Quoted passage:
------------------------------------------------------------------------

fn 549: Manafort told the SCO that that he had “no information” that Russia hacked voting machines.
fn 550 Manafort also sent the memorandum to Sean Hannity, although he said he did not expect Hannity to talk to Trump about it.
fn 1444: Manafort also recalled hearing from Stone sometime in June 2016 that “a source close to WikiLeaks confirmed that WikiLeaks had the emails from Clinton’s server.”
fn 1445: Like Gates, Manafort recalled Stone telling him that the emails would be released “soon,” but Stone “did not know when.”
fn 1446: Manafort, who was not convinced that the documents were coming out, directed Gates to check in with Stone “from time to time” to see if his WikiLeaks · information remained “real and viable.”
fn 1475: Because Manafort was initially dubious that Stone had accurate information about WikiLeaks, he instructed Stone “not to tell Trump until they could. confirm it.” Manafort said that he wanted to keep Trump focused on speeches and meeting members of Congress, not distracted “by the titillation of a WikiLeaks release.”
fn 1476: In addition, Manafort believed Stone would have told Trump anyway because he ”wanted the credit for knowing in advance.”
fn 1494: Witness testimony indicates that Stone may have raised WikiLeaks again to Trump in late July, shortly before the DNC release occurred. Although Manafort did not know whether Stone and Trump spoke about WikiLeaks that week, he assumed they did.
fn 1507: On the afternoon of July 22, Manafort and Trump discussed how they could use the DNC emails relating to Debbie Wasserman Schultz.
fn 1508: Although Manafort was confused by Stone’s prediction, which was that WikiLeaks had emails from “Clinton’s server,” whereas the document released that day came from the DNC, he. still used the “fact of the hack and the substance of the emails” to attack Clinton and deflect attention from Trump’s comments towards Senator Ted Cruz and Cruz’s wife. [snip] For example, Manafort sought to “draw [a] comparison to [the] fact that the Dems attack Russia for hacking them but want us to believe that the server in HC[‘s] home was safe from hacking” and that Clinton had “put national security at risk.” Email, Manafort to Spicer, Miller, Parscale, Reed, Gates, Fabrizio, and Kushner, July 24, 2016
fn 1513: Similarly, despite Manafort’s initial skepticism, after the email release on July 22, Manafort “thought that Stone had been right.”
fn 1518: Senior Campaign officials believed that the [Russia are you listening] statement was unscripted.
fn 1523: In response [to Manafort’s reminder that Stone claimed to have access to WikiLeaks, sourced to GJ in Mueller Report], Trump directed Manafort to stay in touch with Stone to see if there were more emails coming out.

------------------------------------------------------------------------

Information:
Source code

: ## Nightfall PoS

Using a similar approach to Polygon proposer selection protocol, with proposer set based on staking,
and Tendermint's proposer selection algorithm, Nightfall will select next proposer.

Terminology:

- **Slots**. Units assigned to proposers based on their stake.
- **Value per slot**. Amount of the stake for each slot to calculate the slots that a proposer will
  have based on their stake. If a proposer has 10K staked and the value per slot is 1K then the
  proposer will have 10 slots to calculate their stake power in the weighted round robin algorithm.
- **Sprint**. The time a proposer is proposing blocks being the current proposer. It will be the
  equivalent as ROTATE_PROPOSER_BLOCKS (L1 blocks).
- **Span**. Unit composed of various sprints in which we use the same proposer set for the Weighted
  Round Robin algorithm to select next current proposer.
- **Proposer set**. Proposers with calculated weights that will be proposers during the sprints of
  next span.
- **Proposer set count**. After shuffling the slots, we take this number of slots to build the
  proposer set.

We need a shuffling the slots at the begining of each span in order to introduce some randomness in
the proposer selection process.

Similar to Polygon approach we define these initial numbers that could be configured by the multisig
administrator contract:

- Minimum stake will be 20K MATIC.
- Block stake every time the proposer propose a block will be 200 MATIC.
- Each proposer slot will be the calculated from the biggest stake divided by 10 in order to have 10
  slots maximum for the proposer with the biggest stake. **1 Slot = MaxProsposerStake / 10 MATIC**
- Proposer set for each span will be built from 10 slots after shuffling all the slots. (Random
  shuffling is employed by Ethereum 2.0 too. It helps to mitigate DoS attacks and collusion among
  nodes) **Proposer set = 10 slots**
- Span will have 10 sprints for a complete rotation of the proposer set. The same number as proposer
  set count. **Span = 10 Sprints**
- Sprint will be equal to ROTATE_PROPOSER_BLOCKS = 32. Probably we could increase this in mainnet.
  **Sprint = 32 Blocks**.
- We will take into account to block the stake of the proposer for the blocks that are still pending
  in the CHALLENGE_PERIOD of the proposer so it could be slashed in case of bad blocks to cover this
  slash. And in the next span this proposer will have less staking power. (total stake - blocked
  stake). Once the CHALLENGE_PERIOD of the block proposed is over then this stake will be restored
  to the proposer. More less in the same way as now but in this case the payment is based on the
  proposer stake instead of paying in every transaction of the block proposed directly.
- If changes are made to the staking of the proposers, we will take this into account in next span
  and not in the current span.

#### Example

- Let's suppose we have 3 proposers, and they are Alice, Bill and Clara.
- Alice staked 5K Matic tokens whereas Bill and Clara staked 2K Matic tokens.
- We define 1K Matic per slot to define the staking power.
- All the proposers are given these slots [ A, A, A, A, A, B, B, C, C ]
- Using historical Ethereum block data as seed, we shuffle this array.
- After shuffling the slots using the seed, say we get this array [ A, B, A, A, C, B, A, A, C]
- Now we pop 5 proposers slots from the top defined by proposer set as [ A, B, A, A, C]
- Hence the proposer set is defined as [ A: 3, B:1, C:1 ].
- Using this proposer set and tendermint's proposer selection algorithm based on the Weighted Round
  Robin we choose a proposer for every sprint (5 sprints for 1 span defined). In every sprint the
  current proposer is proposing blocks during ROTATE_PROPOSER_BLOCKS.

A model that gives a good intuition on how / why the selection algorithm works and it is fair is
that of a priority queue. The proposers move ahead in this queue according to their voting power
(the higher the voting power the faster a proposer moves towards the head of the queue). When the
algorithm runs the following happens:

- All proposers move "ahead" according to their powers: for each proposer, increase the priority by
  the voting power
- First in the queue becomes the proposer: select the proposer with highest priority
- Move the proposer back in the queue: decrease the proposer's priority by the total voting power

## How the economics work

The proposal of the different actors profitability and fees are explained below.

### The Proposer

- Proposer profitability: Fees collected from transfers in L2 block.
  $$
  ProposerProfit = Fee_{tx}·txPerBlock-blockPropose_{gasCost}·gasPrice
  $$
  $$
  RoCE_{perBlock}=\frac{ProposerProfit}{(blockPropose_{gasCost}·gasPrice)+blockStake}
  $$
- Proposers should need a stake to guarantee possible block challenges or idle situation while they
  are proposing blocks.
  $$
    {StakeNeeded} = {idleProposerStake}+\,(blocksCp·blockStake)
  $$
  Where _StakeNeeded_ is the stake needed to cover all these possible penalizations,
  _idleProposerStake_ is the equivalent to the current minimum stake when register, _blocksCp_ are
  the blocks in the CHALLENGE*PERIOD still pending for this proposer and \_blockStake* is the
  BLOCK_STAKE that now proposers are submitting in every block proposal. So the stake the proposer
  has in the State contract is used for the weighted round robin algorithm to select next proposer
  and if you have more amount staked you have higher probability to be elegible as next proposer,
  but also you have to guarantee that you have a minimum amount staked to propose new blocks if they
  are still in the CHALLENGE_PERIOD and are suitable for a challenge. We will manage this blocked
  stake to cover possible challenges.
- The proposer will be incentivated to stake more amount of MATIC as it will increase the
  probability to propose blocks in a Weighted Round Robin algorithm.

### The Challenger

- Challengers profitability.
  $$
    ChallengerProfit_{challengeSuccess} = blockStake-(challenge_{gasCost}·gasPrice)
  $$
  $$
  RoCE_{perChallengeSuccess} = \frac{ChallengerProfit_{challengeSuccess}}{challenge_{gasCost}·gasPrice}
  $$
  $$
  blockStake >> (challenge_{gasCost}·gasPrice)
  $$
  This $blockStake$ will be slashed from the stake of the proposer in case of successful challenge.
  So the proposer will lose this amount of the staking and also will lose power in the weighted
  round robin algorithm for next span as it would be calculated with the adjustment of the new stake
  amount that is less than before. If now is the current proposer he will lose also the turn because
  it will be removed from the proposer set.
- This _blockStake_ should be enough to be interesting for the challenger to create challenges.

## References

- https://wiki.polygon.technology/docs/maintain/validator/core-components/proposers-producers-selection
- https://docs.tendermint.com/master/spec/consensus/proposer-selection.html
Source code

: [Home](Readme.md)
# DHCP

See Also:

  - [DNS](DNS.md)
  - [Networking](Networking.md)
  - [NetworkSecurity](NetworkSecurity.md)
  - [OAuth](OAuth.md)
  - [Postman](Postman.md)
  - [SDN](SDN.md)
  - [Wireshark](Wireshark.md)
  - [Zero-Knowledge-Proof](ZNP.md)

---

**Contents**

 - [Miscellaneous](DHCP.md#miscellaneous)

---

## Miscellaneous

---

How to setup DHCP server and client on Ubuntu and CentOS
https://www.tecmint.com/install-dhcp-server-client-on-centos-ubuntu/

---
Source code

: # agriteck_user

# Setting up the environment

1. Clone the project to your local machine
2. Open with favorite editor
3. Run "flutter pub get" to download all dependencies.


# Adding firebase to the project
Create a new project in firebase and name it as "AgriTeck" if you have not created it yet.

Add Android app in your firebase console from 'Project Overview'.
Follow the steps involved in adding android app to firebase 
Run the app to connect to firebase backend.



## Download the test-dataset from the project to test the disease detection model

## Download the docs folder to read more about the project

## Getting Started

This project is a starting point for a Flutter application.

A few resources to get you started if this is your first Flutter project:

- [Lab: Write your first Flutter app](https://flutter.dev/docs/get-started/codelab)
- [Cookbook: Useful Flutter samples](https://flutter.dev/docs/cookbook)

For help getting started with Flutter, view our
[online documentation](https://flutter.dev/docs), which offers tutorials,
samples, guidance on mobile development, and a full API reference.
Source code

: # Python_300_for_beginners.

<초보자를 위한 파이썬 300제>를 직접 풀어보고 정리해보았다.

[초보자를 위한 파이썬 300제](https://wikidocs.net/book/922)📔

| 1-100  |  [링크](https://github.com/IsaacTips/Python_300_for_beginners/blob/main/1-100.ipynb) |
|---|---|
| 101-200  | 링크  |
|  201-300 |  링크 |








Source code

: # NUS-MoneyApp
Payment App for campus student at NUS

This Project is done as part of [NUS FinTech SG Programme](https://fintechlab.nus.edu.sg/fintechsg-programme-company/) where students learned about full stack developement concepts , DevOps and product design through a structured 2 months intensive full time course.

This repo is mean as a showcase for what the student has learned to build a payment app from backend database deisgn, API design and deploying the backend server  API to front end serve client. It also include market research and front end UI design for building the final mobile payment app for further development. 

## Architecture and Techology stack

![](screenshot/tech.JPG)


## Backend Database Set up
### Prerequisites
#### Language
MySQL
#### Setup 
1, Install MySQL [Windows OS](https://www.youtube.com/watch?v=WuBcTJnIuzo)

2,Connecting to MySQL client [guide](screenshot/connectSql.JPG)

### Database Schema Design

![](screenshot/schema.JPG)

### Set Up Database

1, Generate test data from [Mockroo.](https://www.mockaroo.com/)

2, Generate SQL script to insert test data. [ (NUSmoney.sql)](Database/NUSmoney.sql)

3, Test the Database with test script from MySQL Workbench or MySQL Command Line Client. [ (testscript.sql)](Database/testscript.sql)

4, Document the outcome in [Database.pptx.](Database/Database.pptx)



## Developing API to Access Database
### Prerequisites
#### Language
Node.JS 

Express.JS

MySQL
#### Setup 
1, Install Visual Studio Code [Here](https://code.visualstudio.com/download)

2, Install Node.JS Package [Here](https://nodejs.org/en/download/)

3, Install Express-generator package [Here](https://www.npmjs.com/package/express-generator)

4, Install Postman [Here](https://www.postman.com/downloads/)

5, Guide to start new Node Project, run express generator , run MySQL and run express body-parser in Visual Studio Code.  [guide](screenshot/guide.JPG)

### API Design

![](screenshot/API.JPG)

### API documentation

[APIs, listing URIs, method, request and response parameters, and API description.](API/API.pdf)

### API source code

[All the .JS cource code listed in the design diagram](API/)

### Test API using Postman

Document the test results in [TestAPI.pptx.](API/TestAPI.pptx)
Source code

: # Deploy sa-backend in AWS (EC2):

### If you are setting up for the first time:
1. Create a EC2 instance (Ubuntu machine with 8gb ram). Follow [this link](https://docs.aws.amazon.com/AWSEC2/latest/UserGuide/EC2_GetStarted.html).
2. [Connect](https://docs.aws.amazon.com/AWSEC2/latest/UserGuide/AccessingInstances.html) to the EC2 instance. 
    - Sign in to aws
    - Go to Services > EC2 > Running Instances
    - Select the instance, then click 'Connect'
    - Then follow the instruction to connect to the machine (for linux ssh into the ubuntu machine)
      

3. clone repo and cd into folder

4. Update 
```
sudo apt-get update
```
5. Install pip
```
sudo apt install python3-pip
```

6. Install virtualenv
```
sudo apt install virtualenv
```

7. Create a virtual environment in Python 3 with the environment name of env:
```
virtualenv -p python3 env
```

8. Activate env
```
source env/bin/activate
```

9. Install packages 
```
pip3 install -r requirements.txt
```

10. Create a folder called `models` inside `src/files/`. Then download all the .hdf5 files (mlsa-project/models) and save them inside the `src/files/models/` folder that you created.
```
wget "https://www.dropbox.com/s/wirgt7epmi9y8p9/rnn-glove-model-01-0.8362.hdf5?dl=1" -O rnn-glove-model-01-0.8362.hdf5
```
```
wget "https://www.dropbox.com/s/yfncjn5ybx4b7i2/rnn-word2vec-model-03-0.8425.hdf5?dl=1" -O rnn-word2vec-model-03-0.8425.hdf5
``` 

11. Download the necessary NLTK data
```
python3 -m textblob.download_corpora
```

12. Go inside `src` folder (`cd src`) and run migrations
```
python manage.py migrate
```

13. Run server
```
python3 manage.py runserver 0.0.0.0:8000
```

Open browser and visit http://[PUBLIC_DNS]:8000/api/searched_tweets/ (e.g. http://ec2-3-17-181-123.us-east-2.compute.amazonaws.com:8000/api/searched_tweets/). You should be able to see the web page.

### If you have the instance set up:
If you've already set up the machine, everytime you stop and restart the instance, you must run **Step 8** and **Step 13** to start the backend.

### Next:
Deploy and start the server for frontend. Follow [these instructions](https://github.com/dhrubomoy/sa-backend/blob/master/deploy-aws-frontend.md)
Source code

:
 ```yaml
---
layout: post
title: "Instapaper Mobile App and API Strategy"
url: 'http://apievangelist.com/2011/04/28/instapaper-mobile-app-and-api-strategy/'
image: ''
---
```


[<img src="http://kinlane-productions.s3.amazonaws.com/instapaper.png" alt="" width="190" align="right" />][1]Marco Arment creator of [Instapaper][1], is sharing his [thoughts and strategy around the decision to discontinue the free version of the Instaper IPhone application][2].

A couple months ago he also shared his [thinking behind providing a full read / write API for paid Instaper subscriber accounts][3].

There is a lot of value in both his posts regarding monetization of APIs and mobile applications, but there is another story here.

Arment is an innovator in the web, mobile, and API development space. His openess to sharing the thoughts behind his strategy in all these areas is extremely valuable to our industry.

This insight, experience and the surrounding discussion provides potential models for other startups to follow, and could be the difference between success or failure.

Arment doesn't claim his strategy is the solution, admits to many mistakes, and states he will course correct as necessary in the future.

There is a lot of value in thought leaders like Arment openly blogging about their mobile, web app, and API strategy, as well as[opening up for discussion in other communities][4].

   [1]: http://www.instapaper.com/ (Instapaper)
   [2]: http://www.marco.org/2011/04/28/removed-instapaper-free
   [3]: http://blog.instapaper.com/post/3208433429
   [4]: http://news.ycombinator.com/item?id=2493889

------------------------------------------------------------------------

How to complete this task:
Using the footnotes, answer these:
(a) Whom did Manafort direct to check in with Stone "from time to time"?
(b) On what date did Manafort and Trump discuss using the DNC emails about Debbie Wasserman Schultz?
(c) Why did Manafort believe Stone would have told Trump anyway?

Output:
(a) Gates.
(b) July 22, in the afternoon.
(c) Because Stone "wanted the credit for knowing in advance."